ST. PETERSBURG, Fla. – Cosmetic data insights from shopper intelligence leader Catalina show that Face and Eye makeup prices continue to rise faster than the overall rate of inflation, likely a sign that brands are passing along some of the increased costs of ingredients and supply chain issues to shoppers.
The ‘lipstick effect’ – the idea that during inflationary times shoppers may cut back on luxury purchases yet still indulge in affordable splurges – is still holding strong in 2023, even as the overall U.S. Consumer Price Index cooled slightly to 6.4% in January 2023, continuing a seven-month decline. Grocery prices, however, ticked back up 0.5% on a monthly basis to 11.3% compared to January 2022.
With the New Year, cosmetic sales for the face, eyes and lips were up dramatically in January 2023, more than double Q4 of 2022. Gift Sets rose even higher, up 138%. Sales of Face cosmetics (+40%) nearly caught up to Lipstick sales (+43%) while Eye makeup sales grew 18%. The number of units sold mostly tells a similar story. Gift Sets–makeup, fragrance, and skincare bundles—which remained flat in Q4, climbed 78% on a unit-sold basis in Jan 2023.
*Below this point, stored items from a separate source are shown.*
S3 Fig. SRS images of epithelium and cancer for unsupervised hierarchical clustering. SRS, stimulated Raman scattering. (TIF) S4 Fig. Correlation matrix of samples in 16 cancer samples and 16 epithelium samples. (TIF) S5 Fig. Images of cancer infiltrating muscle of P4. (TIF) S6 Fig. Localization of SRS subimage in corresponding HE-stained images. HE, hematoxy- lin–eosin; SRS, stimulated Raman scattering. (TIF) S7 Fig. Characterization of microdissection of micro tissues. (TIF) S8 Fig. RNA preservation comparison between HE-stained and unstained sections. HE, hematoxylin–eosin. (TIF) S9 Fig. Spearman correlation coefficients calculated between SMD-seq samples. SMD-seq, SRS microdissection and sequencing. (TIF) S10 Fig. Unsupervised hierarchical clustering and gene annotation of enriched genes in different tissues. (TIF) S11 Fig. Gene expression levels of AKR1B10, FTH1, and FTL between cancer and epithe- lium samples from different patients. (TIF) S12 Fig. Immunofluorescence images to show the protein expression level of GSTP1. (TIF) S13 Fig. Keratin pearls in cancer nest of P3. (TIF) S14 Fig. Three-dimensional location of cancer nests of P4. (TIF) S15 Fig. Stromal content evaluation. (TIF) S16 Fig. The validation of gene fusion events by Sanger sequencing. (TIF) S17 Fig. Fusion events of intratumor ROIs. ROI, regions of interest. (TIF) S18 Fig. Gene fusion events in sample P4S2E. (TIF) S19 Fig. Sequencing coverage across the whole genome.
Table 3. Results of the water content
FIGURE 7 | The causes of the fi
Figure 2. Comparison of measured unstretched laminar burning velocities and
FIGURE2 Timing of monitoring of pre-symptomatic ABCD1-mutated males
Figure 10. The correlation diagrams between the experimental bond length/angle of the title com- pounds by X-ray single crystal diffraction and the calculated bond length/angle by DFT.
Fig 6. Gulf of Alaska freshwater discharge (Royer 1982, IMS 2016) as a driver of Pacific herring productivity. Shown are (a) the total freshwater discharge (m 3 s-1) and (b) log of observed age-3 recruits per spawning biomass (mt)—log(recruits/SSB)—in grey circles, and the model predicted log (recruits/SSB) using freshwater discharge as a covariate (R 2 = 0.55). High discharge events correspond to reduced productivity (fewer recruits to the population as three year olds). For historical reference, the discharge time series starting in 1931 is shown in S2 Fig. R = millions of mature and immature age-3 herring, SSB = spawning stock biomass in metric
Inflation continued to impact the overall category: Lipstick prices rose 4% in Q4 and 7% in Jan. 2023, staying on pace with the rate of inflation, while the prices of Face and Eye makeup rose 11% and 12% respectively. But in Jan. 2023, sales of Face cosmetics also showed an uptick of 40% versus the prior year, with units purchased growing 26% over January 2022. Data shows that January discounts for Gift Sets did not cut as deep as they did for the same period in 2022. On average, retailers cut Gift Set prices by 17% in Jan. 2023, down from 28% in January 2022, but still likely contributing to the surge in unit sales for the first month of the year.
“While the U.S. has adroitly managed to avoid a recession so far, it’s enlightening to see how even the possibility has impacted shopper behavior across the primary cosmetic categories,”” said Sean Murphy, Chief Data & Analytics Officer at Catalina. “The ‘lipstick effect’ is a real phenomenon that savvy marketers and retailers can glean insights from to help craft promotional offers and personalized messaging that resonate with shoppers and trigger sales.”